Sergio Leone consegue, apenas neste filme, mostrar o porquê de ser um dos maiores cineastas de sempre. A mestria com que trabalha todas as áreas que fazem esta arte única, é inspiradora. A fotografia do filme, captada por Tonino Delli Colli, é sublime. A forma como consegue trabalhar a escala de planos, desde os close-ups até aos gerais, é estonteante. Graças a este entendimento da arte visual e um sentido arrojado de explorar o momento, somos capazes de ser levados desde o mais íntimo dos olhos de uma personagem ao deslumbramento épico de uma paisagem avassaladora e apenas possível de captar sem uso de green screens. A montagem, a cargo de Nino Baragli, pode e deve ser explorada por todos os cinéfilos que querem aprender como fazer cinema. O elaborar de um ritmo próprio, sempre adequado à cena, faz-nos sentir que o corte nunca poderia estar noutro local senão o que foi escolhido. Religiosamente não poderia deixar de mencionar Ennio Morricone e a sua infindável magia musical. A banda sonora é criada com uma delicadeza e leveza que não prescindem da grandeza dos westerns. Toda a temática de contemplar algo tão fantasioso é sentida nas melodias que acompanham cada personagem e nos temas que as fundem para nos guiar neste ambiente rico e vivo. Com tudo isto, Leone cria um filme que fala através do audiovisual. Ao invés de nos maçar com exposição verbal dos personagens para sabermos como o enredo se desenrola, somos apresentados com as emoções de cada personagem praticamente apenas através do som e da imagem, ou seja, da linguagem única do cinema.

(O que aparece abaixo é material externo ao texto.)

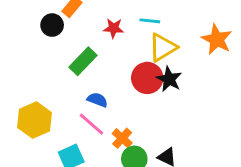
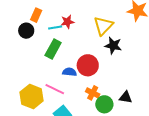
cyan line: (150, 21) -> (55, 28), moved
red circle: (147, 78) -> (88, 65), moved
pink line: (91, 124) -> (55, 89), moved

Por todas estas razões (e mais algumas…), este filme é intemporal. Apesar do enredo, o cenário e as situações serem muito específicas ao tempo que retrata, a forma como este filme aborda os sentimentos humanos de forma tão cinematográfica leva a que se imortalize aos olhos de quem o aprecie, seja em que época for. Conseguimos até poetizar alguns dos “erros” que apresenta, como a dobragem das falas que poucas vezes está sincronizada com a imagem, ou o óbvio contraste entre luz prática e os projetores escondidos por trás das câmaras. Mas talvez, por todas estas peculiaridades, este filme e muitos outros da época estarão para sempre presos no seu tempo, apesar de serem intemporais. Nós iremos sempre falar deles, mas nunca os poderemos replicar, seja pela específica qualidade da imagem ou do som ou pela relevância que tiveram na sua altura. Estas obras são como um avô com quem adoramos sentar-nos e não nos cansamos de ouvir as suas histórias por horas a fio.